Why is There a Philadelphia Chapter?
From Start to Finish in Philadelphia
From 1804 to 1806, Captains Meriwether Lewis and William Clark led
a group of soldiers and boatmen on an epic journey of exploration through
the newly-acquired Louisana Territory. President Thomas Jefferson commissioned
this "Corps of Discovery" to find a route to the Pacific Ocean.
As they ventured into what was the unknown, Lewis and Clark mapped the
land, recorded scienticic data, kept detailed journals, and made contact
with numerous Native American tribes. Their successful journey changed
the map of the United States, opened much of the West to trade and settlement,
and furnished new knowledge about the continent and native peoples.

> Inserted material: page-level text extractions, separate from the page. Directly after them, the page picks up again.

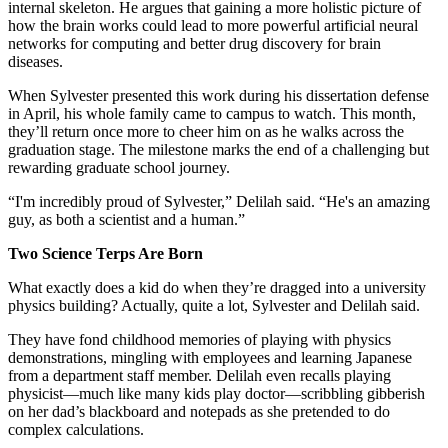
internal skeleton. He argues that gaining a more holistic picture of
how the brain works could lead to more powerful artificial neural
networks for computing and better drug discovery for brain
diseases.
When Sylvester presented this work during his dissertation defense
in April, his whole family came to campus to watch. This month,
they’ll return once more to cheer him on as he walks across the
graduation stage. The milestone marks the end of a challenging but
rewarding graduate school journey.
“I'm incredibly proud of Sylvester,” Delilah said. “He's an amazing
guy, as both a scientist and a human.”
Two Science Terps Are Born
What exactly does a kid do when they’re dragged into a university
physics building? Actually, quite a lot, Sylvester and Delilah said.
They have fond childhood memories of playing with physics
demonstrations, mingling with employees and learning Japanese
from a department staff member. Delilah even recalls playing
physicist—much like many kids play doctor—scribbling gibberish
on her dad’s blackboard and notepads as she pretended to do
complex calculations.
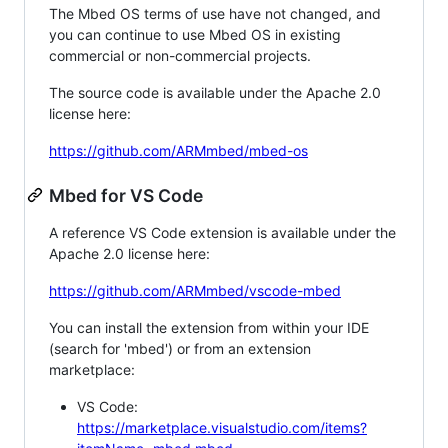
The Mbed OS terms of use have not changed, and
you can continue to use Mbed OS in existing
commercial or non-commercial projects.
The source code is available under the Apache 2.0
license here:
https://github.com/ARMmbed/mbed-os
Mbed for VS Code
A reference VS Code extension is available under the
Apache 2.0 license here:
https://github.com/ARMmbed/vscode-mbed
You can install the extension from within your IDE
(search for 'mbed') or from an extension
marketplace:
VS Code:
https://marketplace.visualstudio.com/items?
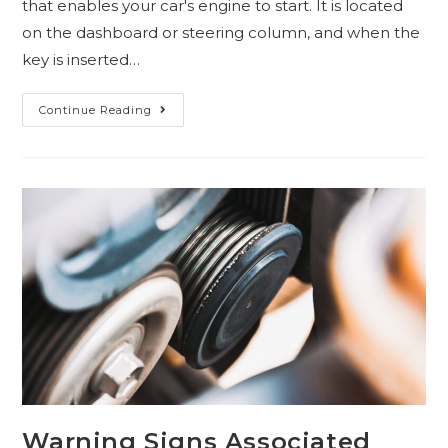
that enables your car's engine to start. It is located
on the dashboard or steering column, and when the
key is inserted…
Continue Reading
Warning Signs Associated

This extraordinary adventure actually began in the spring of 1803
when Meriwether Lewis came to the Philadelphia area for specialized
training and to purchase books, supplies and equipment. First arriving
in Lancaster, he studied under Bucks County native Andrew Ellicott,
the famous astronomer, mathematician and surveyor. While in Philadelphia,
Lewis met with some of America's leading experts in botany and anatomy
such as his medical advisor, Dr. Benjamin Rush, signer of the Declaration
of Independence. At the conclusion of the expedition, Lewis returned
to Philadelphia in 1807 with the journals and maps to be published.
In addition, the zoological and ethnological specimens were turned over
to artist Charles Willson Peale's museum in Independence Hall.
Today, the Philadelphia area is home to many of the artifacts and points
of interest related to the Corps of Discovery: The American Philosophical
Society, near Independence Hall, where the original diaries are preserved;
The Academy of Natural Sciences where over 200 plant specimens collected
by the explorers are housed; The Andrew Ellicott House in Lancaster
where Lewis learned to use the chronometer and sextant.